El marco de Hamilton no se impuso sin oposición. A lo largo de la década de 1960 una idea rival, la selección de grupo, gozó de amplia aceptación, defendida por el ecólogo Vero Wynne-Edwards en 1962. Proponía que los animales se contienen por el bien de la especie, regulando su propia reproducción para no agotar los recursos, mientras que la selección de parentesco sostenía que los animales actúan no por el bien de la especie, sino por las copias de sus propios genes que portan sus parientes. Hacia la década de 1970 la evidencia se había inclinado decididamente hacia la selección de parentesco, porque «por el bien de la especie» resulta vulnerable a cualquier individuo egoísta que se reproduzca libremente mientras los demás se contienen. La idea fue más tarde refinada antes que revertida, ya que el biólogo David Sloan Wilson rehabilitó la selección multinivel como una reformulación matemáticamente equivalente, pero la versión ingenua de la selección de grupo no sobrevivió.

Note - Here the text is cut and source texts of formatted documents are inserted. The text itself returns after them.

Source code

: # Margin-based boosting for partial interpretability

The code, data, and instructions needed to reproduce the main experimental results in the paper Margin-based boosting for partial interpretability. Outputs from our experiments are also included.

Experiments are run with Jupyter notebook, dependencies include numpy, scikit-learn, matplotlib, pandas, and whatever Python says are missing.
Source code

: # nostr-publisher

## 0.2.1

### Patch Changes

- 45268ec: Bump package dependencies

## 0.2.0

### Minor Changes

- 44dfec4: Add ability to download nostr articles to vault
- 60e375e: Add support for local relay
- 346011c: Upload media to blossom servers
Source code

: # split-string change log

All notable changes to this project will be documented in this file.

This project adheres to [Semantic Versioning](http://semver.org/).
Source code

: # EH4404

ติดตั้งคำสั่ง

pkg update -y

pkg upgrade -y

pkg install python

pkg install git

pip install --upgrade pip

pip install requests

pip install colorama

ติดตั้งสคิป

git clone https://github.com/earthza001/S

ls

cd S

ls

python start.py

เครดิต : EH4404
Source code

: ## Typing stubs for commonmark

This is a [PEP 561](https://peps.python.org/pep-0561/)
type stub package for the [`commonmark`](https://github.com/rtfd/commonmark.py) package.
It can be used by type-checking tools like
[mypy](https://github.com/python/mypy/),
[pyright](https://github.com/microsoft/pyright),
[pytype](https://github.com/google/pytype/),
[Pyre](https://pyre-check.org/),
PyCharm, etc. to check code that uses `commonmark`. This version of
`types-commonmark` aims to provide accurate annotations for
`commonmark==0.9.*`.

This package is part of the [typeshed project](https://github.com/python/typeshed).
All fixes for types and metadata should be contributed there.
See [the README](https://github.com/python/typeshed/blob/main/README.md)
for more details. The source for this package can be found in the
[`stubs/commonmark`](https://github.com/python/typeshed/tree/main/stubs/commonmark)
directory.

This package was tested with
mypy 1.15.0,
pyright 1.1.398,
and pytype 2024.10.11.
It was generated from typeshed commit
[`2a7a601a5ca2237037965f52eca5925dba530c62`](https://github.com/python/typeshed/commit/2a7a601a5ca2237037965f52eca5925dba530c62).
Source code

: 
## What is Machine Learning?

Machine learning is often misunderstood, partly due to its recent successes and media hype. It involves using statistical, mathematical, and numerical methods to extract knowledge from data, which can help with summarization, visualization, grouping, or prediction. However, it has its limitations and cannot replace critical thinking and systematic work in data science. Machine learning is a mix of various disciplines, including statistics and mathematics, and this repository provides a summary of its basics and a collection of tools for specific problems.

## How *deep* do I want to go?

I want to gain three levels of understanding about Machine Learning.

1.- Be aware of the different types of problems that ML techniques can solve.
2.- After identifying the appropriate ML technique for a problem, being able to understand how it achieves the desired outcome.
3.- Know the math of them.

Un último punto aclara el malentendido más común. Los estudiantes que se topan con Hamilton por primera vez tienden a suponer que el altruismo es una idea moral, una cuestión de bondad o de sentimiento generoso, pero en biología evolutiva la palabra tiene un significado preciso y nada sentimental: un comportamiento altruista es aquel que reduce la aptitud reproductiva a lo largo de la vida del propio actor mientras aumenta la del receptor, dejando las intenciones y las emociones por completo fuera de la definición. Una abeja obrera es altruista en este sentido técnico sienta o no algo por sus hermanas. Esta misma lógica de la aptitud inclusiva, argumentaron John Maynard Smith y Eörs Szathmáry en The Major Transitions in Evolution (1995), recorre los acontecimientos más profundos de la historia de la vida, desde los genes que se combinaron en cromosomas hasta las células individuales que se agregaron en cuerpos multicelulares y los humanos que construyeron sociedades sobre un lenguaje compartido. La cooperación, bien entendida, es una de las grandes invenciones recurrentes de la evolución.

Ideas clave

Los animales viven juntos porque la cooperación, en las condiciones adecuadas, rinde en la única moneda que la selección natural contabiliza, que son los genes transmitidos a la siguiente generación. Darwin señaló a los insectos obreros estériles como una dificultad casi fatal en 1859, y W. D. Hamilton la resolvió en 1964 con la regla r·B > C, mostrando que un gen de ayuda se propaga cuando el beneficio para un pariente, ponderado por el parentesco, supera el coste para quien ayuda, porque los parientes portan copias de los mismos genes y la aptitud inclusiva contabiliza la reproducción que uno posibilita en los demás. La haplodiploidía agudiza el trato en las abejas, las hormigas y las avispas, dando a las hermanas completas un parentesco de 0,75 frente al 0,5 entre madre e hija, y contribuyó a impulsar la eusocialidad, que E. O. Wilson definió mediante las generaciones solapadas, el cuidado cooperativo de las crías y una división reproductiva del trabajo, y que aparece en las abejas melíferas, las termitas y las ratas topo lampiñas. Entre los no parientes, la cooperación aún puede evolucionar mediante la reciprocidad, como mostró Robert Trivers en 1971 y demuestran los murciélagos vampiro, mientras que las jerarquías de dominancia como el orden de picoteo de Schjelderup-Ebbe recortan el coste de la vida en grupo al zanjar los conflictos antes de que se vuelvan violentos. La selección de parentesco se impuso sobre la ingenua selección de grupo, el altruismo significa aquí un acto que reduce la aptitud antes que un acto moral, y la misma lógica estructura las grandes transiciones que construyeron la complejidad a lo largo de la historia de la vida.